— Begin RECORDS —

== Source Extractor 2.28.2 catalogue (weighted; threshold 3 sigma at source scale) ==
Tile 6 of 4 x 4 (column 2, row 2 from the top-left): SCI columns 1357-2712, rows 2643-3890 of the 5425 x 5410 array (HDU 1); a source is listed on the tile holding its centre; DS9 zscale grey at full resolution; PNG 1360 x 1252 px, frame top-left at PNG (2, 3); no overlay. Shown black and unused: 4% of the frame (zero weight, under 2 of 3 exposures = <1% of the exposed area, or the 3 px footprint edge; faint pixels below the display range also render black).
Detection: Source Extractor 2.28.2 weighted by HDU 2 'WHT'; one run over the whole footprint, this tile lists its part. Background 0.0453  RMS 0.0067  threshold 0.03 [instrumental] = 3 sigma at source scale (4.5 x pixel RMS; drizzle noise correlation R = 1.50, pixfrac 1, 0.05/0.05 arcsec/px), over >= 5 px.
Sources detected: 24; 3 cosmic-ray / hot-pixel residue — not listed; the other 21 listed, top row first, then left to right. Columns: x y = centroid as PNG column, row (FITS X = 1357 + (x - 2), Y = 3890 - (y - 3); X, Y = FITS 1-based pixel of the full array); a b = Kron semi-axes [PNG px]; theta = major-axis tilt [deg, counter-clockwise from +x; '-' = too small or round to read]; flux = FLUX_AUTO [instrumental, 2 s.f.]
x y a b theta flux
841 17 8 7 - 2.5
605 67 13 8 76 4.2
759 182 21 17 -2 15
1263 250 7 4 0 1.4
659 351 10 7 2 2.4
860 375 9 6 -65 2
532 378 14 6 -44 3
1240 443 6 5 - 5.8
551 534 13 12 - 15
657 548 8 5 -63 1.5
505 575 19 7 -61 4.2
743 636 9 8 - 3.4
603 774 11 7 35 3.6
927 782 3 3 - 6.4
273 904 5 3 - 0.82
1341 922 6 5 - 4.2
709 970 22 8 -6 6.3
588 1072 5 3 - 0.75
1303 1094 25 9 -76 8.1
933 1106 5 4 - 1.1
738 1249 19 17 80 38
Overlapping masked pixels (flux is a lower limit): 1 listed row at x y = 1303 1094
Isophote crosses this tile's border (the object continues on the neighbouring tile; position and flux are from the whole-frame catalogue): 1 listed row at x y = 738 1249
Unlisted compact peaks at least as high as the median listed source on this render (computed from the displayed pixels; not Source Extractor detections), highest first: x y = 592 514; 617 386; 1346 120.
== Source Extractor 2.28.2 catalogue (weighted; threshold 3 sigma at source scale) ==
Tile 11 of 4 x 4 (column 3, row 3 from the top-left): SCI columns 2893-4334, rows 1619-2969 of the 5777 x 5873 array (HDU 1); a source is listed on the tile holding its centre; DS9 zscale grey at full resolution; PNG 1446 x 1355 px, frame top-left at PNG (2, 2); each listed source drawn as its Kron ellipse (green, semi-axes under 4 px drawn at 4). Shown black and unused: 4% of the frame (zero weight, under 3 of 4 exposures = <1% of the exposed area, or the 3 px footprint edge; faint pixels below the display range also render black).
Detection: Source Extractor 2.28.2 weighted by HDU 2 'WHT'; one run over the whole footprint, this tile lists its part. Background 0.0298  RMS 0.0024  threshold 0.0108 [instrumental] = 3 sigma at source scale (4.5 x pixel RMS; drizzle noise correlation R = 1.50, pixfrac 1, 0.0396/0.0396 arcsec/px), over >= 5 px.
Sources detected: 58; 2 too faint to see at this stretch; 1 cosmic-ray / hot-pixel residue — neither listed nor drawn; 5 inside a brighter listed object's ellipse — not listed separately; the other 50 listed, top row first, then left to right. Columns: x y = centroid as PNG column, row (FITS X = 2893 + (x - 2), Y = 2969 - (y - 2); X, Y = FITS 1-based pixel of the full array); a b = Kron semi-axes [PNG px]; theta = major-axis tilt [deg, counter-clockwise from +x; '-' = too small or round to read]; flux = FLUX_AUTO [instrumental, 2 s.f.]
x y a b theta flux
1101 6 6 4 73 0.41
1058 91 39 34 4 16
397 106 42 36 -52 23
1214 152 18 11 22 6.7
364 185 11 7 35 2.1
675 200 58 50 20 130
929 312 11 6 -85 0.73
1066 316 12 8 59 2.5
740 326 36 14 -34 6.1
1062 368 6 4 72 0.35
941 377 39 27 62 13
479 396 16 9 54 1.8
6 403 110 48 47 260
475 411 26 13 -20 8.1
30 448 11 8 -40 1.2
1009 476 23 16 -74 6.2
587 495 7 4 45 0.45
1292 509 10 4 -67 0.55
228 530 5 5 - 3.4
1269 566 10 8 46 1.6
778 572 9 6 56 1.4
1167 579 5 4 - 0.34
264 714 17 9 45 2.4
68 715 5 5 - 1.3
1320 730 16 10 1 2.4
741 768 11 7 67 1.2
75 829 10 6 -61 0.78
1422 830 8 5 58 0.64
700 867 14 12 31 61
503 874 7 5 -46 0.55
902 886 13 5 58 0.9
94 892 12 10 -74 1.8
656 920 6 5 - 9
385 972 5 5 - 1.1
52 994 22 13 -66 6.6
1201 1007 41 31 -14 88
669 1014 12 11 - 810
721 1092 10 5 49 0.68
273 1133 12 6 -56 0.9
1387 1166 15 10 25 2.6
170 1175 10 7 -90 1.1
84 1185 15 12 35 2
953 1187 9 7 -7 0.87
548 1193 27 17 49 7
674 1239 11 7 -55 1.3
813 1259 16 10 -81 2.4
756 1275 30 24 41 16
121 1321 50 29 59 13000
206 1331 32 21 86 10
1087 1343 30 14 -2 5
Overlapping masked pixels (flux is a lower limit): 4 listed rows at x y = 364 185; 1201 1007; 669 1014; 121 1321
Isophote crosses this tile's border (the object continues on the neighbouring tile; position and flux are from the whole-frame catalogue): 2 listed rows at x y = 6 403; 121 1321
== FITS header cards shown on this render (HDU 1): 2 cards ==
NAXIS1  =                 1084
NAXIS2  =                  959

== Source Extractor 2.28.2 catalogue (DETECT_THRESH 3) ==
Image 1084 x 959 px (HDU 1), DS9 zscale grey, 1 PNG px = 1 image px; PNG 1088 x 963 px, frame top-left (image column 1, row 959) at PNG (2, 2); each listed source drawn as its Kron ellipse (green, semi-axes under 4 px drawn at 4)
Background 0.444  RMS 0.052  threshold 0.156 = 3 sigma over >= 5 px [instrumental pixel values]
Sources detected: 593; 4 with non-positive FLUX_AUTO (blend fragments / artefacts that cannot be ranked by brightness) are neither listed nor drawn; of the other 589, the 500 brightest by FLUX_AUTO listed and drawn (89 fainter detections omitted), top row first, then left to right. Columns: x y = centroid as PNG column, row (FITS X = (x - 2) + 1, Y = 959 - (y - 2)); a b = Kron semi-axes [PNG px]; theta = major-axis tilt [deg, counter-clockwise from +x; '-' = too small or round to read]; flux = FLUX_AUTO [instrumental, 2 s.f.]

— End RECORDS —

* **REQUIRED TASK**:
Turn the lines of the data above into a JSON list of strings, one string per line and no blank lines, beginning at the line that contains "FITS header cards" and running through the last line of the data.

* **TASK RESPONSE**:
[
  "== FITS header cards shown on this render (HDU 1): 2 cards ==",
  "NAXIS1  =                 1084",
  "NAXIS2  =                  959",
  "== Source Extractor 2.28.2 catalogue (DETECT_THRESH 3) ==",
  "Image 1084 x 959 px (HDU 1), DS9 zscale grey, 1 PNG px = 1 image px; PNG 1088 x 963 px, frame top-left (image column 1, row 959) at PNG (2, 2); each listed source drawn as its Kron ellipse (green, semi-axes under 4 px drawn at 4)",
  "Background 0.444  RMS 0.052  threshold 0.156 = 3 sigma over >= 5 px [instrumental pixel values]",
  "Sources detected: 593; 4 with non-positive FLUX_AUTO (blend fragments / artefacts that cannot be ranked by brightness) are neither listed nor drawn; of the other 589, the 500 brightest by FLUX_AUTO listed and drawn (89 fainter detections omitted), top row first, then left to right. Columns: x y = centroid as PNG column, row (FITS X = (x - 2) + 1, Y = 959 - (y - 2)); a b = Kron semi-axes [PNG px]; theta = major-axis tilt [deg, counter-clockwise from +x; '-' = too small or round to read]; flux = FLUX_AUTO [instrumental, 2 s.f.]"
]